-- Work required --
Which lines in the records below contain the word "What"? List each of them.

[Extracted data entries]

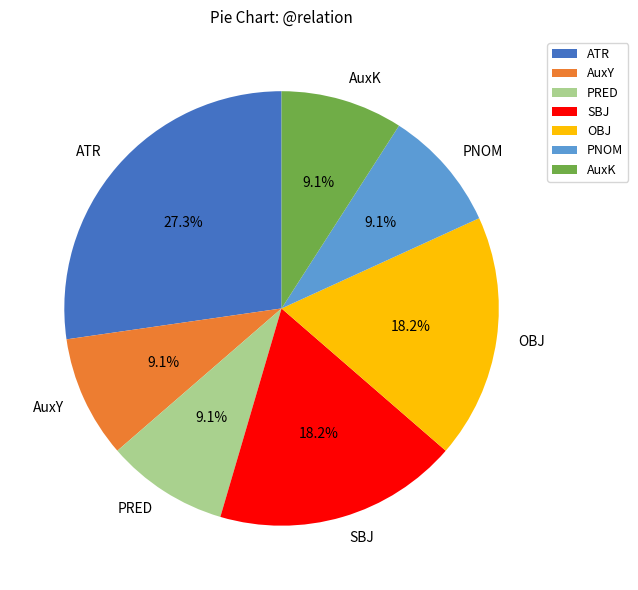

How many slices are in this pie chart?

7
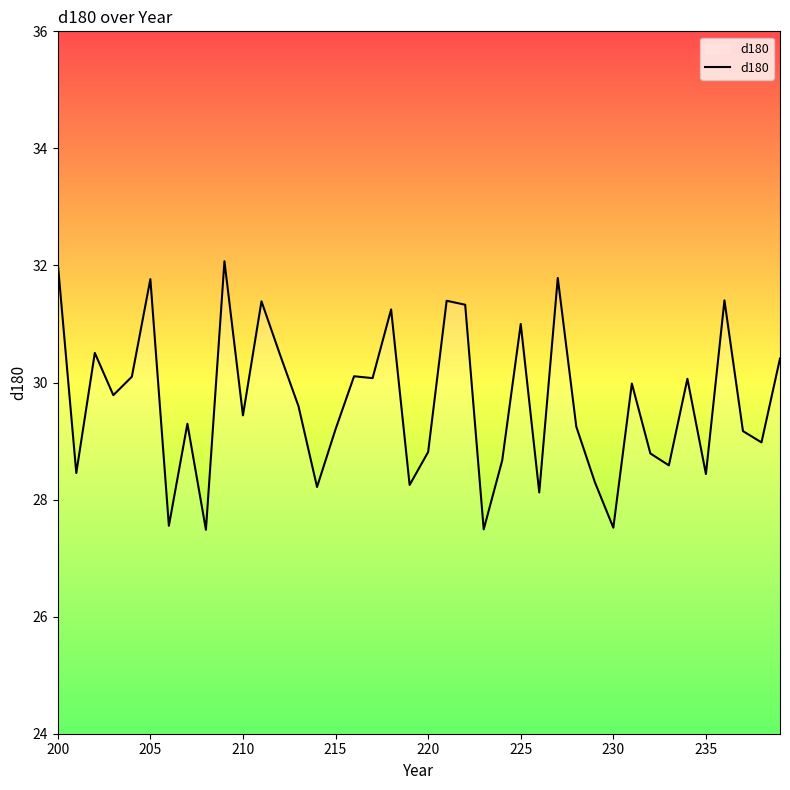

What is the minimum value shown in the chart?

27.5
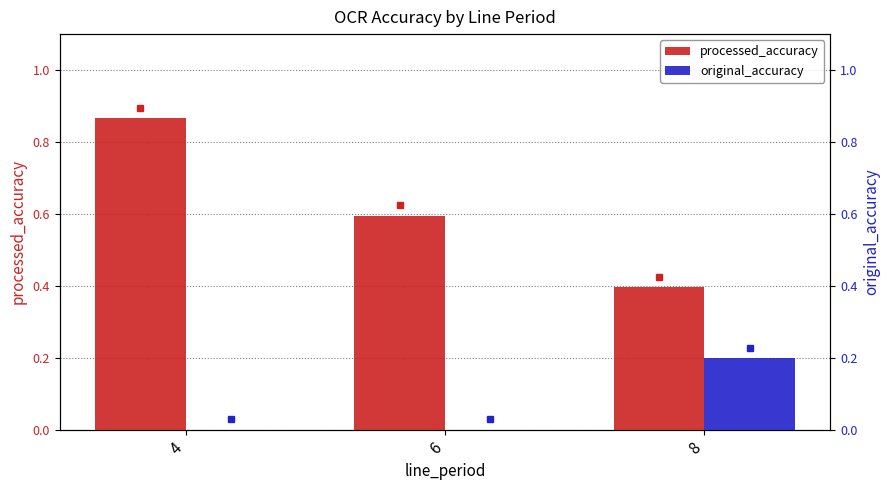

Which category has the lowest value in the original_accuracy series?

4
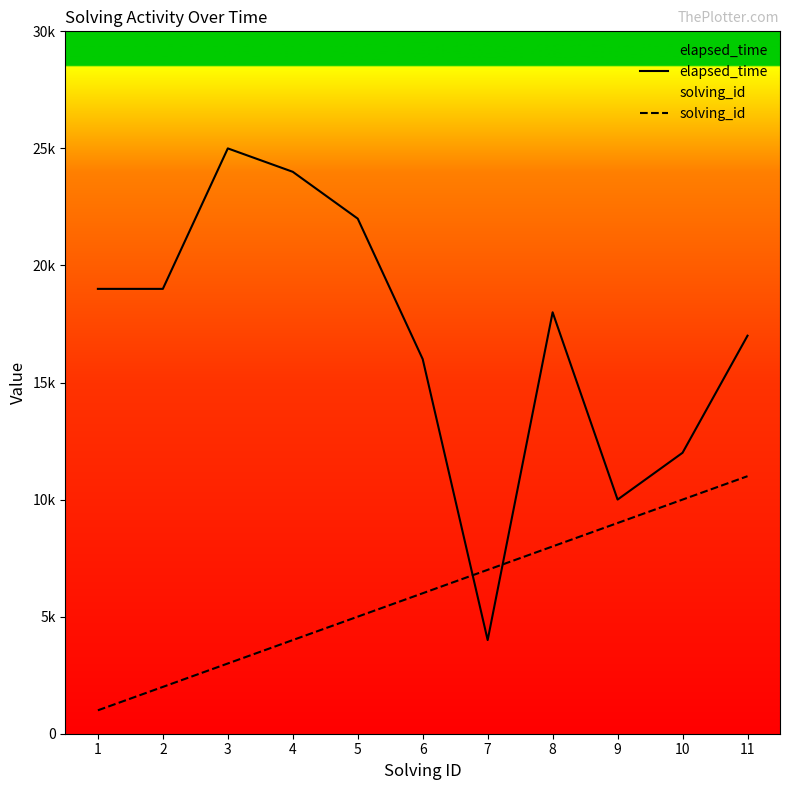

What is the difference between the elapsed_time values at 3 and 9?

15000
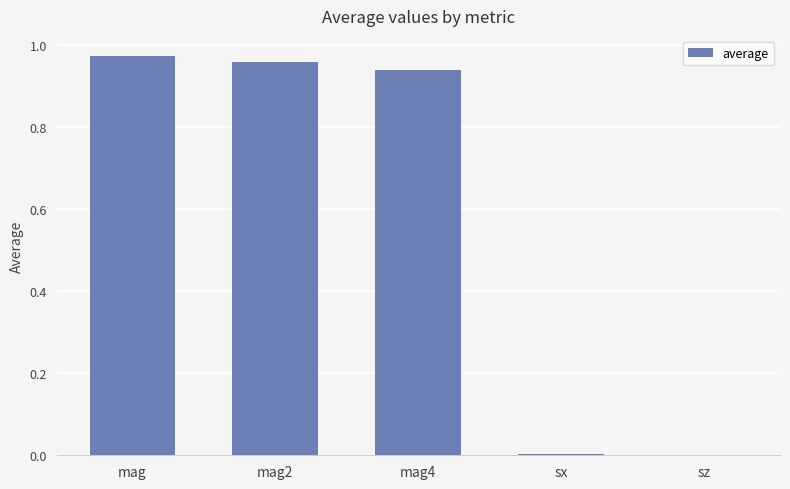

Are the bars horizontal?

No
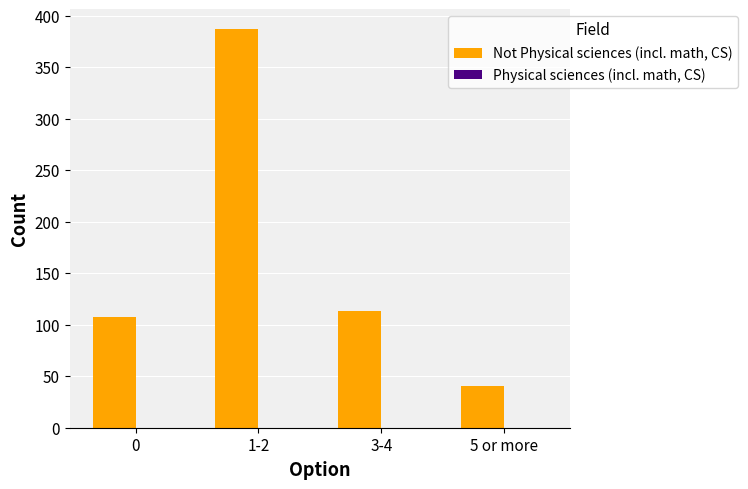

Is it true that the value at 5 or more is 41?

True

-- Exercise answer --
What is the minimum value shown in the chart?
What is the difference between the elapsed_time values at 3 and 9?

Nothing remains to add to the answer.